- _Task_:
Pictures aside, can you reproduce the records word for word?

- _Extracted information_:
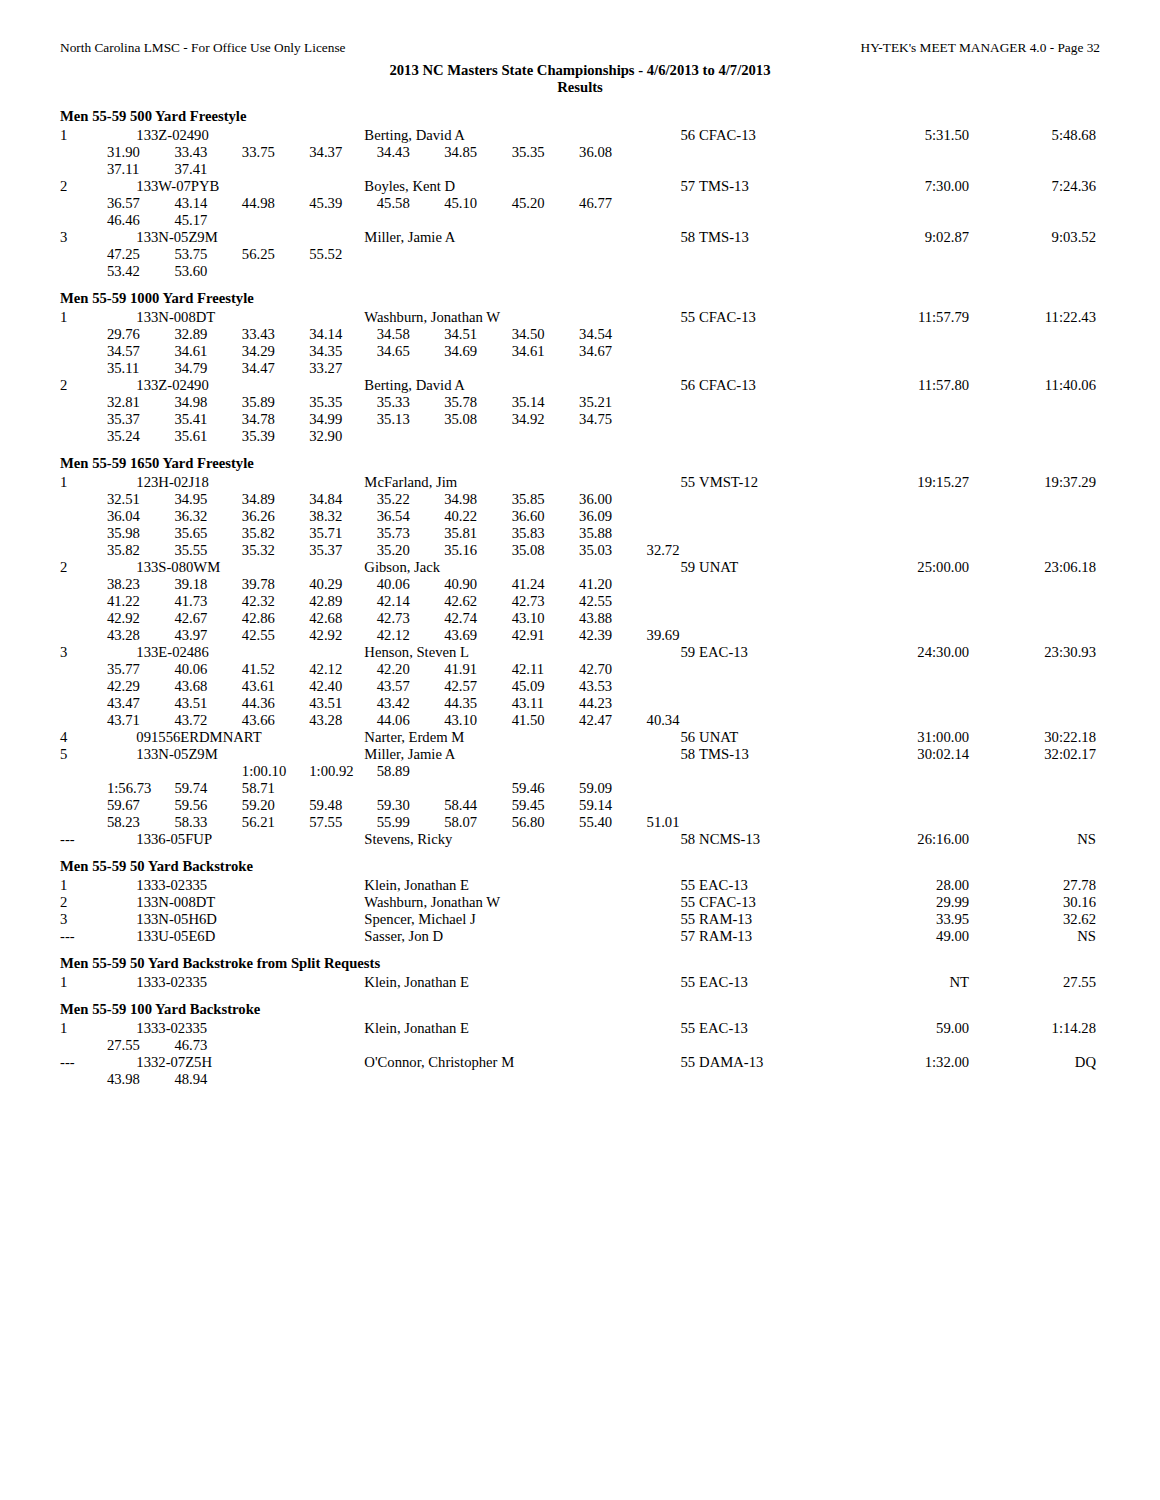North Carolina LMSC - For Office Use Only License
HY-TEK's MEET MANAGER 4.0 - Page 32
2013 NC Masters State Championships - 4/6/2013 to 4/7/2013
Results
Men 55-59 500 Yard Freestyle
| 1 | 133Z-02490 | Berting, David A | 56 | CFAC-13 | 5:31.50 | 5:48.68 |
31.9033.4333.7534.3734.4334.8535.3536.08
37.1137.41
| 2 | 133W-07PYB | Boyles, Kent D | 57 | TMS-13 | 7:30.00 | 7:24.36 |
36.5743.1444.9845.3945.5845.1045.2046.77
46.4645.17
| 3 | 133N-05Z9M | Miller, Jamie A | 58 | TMS-13 | 9:02.87 | 9:03.52 |
47.2553.7556.2555.52
53.4253.60
Men 55-59 1000 Yard Freestyle
| 1 | 133N-008DT | Washburn, Jonathan W | 55 | CFAC-13 | 11:57.79 | 11:22.43 |
29.7632.8933.4334.1434.5834.5134.5034.54
34.5734.6134.2934.3534.6534.6934.6134.67
35.1134.7934.4733.27
| 2 | 133Z-02490 | Berting, David A | 56 | CFAC-13 | 11:57.80 | 11:40.06 |
32.8134.9835.8935.3535.3335.7835.1435.21
35.3735.4134.7834.9935.1335.0834.9234.75
35.2435.6135.3932.90
Men 55-59 1650 Yard Freestyle
| 1 | 123H-02J18 | McFarland, Jim | 55 | VMST-12 | 19:15.27 | 19:37.29 |
32.5134.9534.8934.8435.2234.9835.8536.00
36.0436.3236.2638.3236.5440.2236.6036.09
35.9835.6535.8235.7135.7335.8135.8335.88
35.8235.5535.3235.3735.2035.1635.0835.0332.72
| 2 | 133S-080WM | Gibson, Jack | 59 | UNAT | 25:00.00 | 23:06.18 |
38.2339.1839.7840.2940.0640.9041.2441.20
41.2241.7342.3242.8942.1442.6242.7342.55
42.9242.6742.8642.6842.7342.7443.1043.88
43.2843.9742.5542.9242.1243.6942.9142.3939.69
| 3 | 133E-02486 | Henson, Steven L | 59 | EAC-13 | 24:30.00 | 23:30.93 |
35.7740.0641.5242.1242.2041.9142.1142.70
42.2943.6843.6142.4043.5742.5745.0943.53
43.4743.5144.3643.5143.4244.3543.1144.23
43.7143.7243.6643.2844.0643.1041.5042.4740.34
| 4 | 091556ERDMNART | Narter, Erdem M | 56 | UNAT | 31:00.00 | 30:22.18 |
| 5 | 133N-05Z9M | Miller, Jamie A | 58 | TMS-13 | 30:02.14 | 32:02.17 |
1:00.101:00.9258.89
1:56.7359.7458.71 59.4659.09
59.6759.5659.2059.4859.3058.4459.4559.14
58.2358.3356.2157.5555.9958.0756.8055.4051.01
| --- | 1336-05FUP | Stevens, Ricky | 58 | NCMS-13 | 26:16.00 | NS |
Men 55-59 50 Yard Backstroke
| 1 | 1333-02335 | Klein, Jonathan E | 55 | EAC-13 | 28.00 | 27.78 |
| 2 | 133N-008DT | Washburn, Jonathan W | 55 | CFAC-13 | 29.99 | 30.16 |
| 3 | 133N-05H6D | Spencer, Michael J | 55 | RAM-13 | 33.95 | 32.62 |
| --- | 133U-05E6D | Sasser, Jon D | 57 | RAM-13 | 49.00 | NS |
Men 55-59 50 Yard Backstroke from Split Requests
| 1 | 1333-02335 | Klein, Jonathan E | 55 | EAC-13 | NT | 27.55 |
Men 55-59 100 Yard Backstroke
| 1 | 1333-02335 | Klein, Jonathan E | 55 | EAC-13 | 59.00 | 1:14.28 |
27.5546.73
| --- | 1332-07Z5H | O'Connor, Christopher M | 55 | DAMA-13 | 1:32.00 | DQ |
43.9848.94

- _Problem solution_:
North Carolina LMSC - For Office Use Only License
HY-TEK's MEET MANAGER 4.0 - Page 32
2013 NC Masters State Championships - 4/6/2013 to 4/7/2013
Results
Men 55-59 500 Yard Freestyle
| 1 | 133Z-02490 | Berting, David A | 56 | CFAC-13 | 5:31.50 | 5:48.68 |
31.9033.4333.7534.3734.4334.8535.3536.08
37.1137.41
| 2 | 133W-07PYB | Boyles, Kent D | 57 | TMS-13 | 7:30.00 | 7:24.36 |
36.5743.1444.9845.3945.5845.1045.2046.77
46.4645.17
| 3 | 133N-05Z9M | Miller, Jamie A | 58 | TMS-13 | 9:02.87 | 9:03.52 |
47.2553.7556.2555.52
53.4253.60
Men 55-59 1000 Yard Freestyle
| 1 | 133N-008DT | Washburn, Jonathan W | 55 | CFAC-13 | 11:57.79 | 11:22.43 |
29.7632.8933.4334.1434.5834.5134.5034.54
34.5734.6134.2934.3534.6534.6934.6134.67
35.1134.7934.4733.27
| 2 | 133Z-02490 | Berting, David A | 56 | CFAC-13 | 11:57.80 | 11:40.06 |
32.8134.9835.8935.3535.3335.7835.1435.21
35.3735.4134.7834.9935.1335.0834.9234.75
35.2435.6135.3932.90
Men 55-59 1650 Yard Freestyle
| 1 | 123H-02J18 | McFarland, Jim | 55 | VMST-12 | 19:15.27 | 19:37.29 |
32.5134.9534.8934.8435.2234.9835.8536.00
36.0436.3236.2638.3236.5440.2236.6036.09
35.9835.6535.8235.7135.7335.8135.8335.88
35.8235.5535.3235.3735.2035.1635.0835.0332.72
| 2 | 133S-080WM | Gibson, Jack | 59 | UNAT | 25:00.00 | 23:06.18 |
38.2339.1839.7840.2940.0640.9041.2441.20
41.2241.7342.3242.8942.1442.6242.7342.55
42.9242.6742.8642.6842.7342.7443.1043.88
43.2843.9742.5542.9242.1243.6942.9142.3939.69
| 3 | 133E-02486 | Henson, Steven L | 59 | EAC-13 | 24:30.00 | 23:30.93 |
35.7740.0641.5242.1242.2041.9142.1142.70
42.2943.6843.6142.4043.5742.5745.0943.53
43.4743.5144.3643.5143.4244.3543.1144.23
43.7143.7243.6643.2844.0643.1041.5042.4740.34
| 4 | 091556ERDMNART | Narter, Erdem M | 56 | UNAT | 31:00.00 | 30:22.18 |
| 5 | 133N-05Z9M | Miller, Jamie A | 58 | TMS-13 | 30:02.14 | 32:02.17 |
1:00.101:00.9258.89
1:56.7359.7458.71 59.4659.09
59.6759.5659.2059.4859.3058.4459.4559.14
58.2358.3356.2157.5555.9958.0756.8055.4051.01
| --- | 1336-05FUP | Stevens, Ricky | 58 | NCMS-13 | 26:16.00 | NS |
Men 55-59 50 Yard Backstroke
| 1 | 1333-02335 | Klein, Jonathan E | 55 | EAC-13 | 28.00 | 27.78 |
| 2 | 133N-008DT | Washburn, Jonathan W | 55 | CFAC-13 | 29.99 | 30.16 |
| 3 | 133N-05H6D | Spencer, Michael J | 55 | RAM-13 | 33.95 | 32.62 |
| --- | 133U-05E6D | Sasser, Jon D | 57 | RAM-13 | 49.00 | NS |
Men 55-59 50 Yard Backstroke from Split Requests
| 1 | 1333-02335 | Klein, Jonathan E | 55 | EAC-13 | NT | 27.55 |
Men 55-59 100 Yard Backstroke
| 1 | 1333-02335 | Klein, Jonathan E | 55 | EAC-13 | 59.00 | 1:14.28 |
27.5546.73
| --- | 1332-07Z5H | O'Connor, Christopher M | 55 | DAMA-13 | 1:32.00 | DQ |
43.9848.94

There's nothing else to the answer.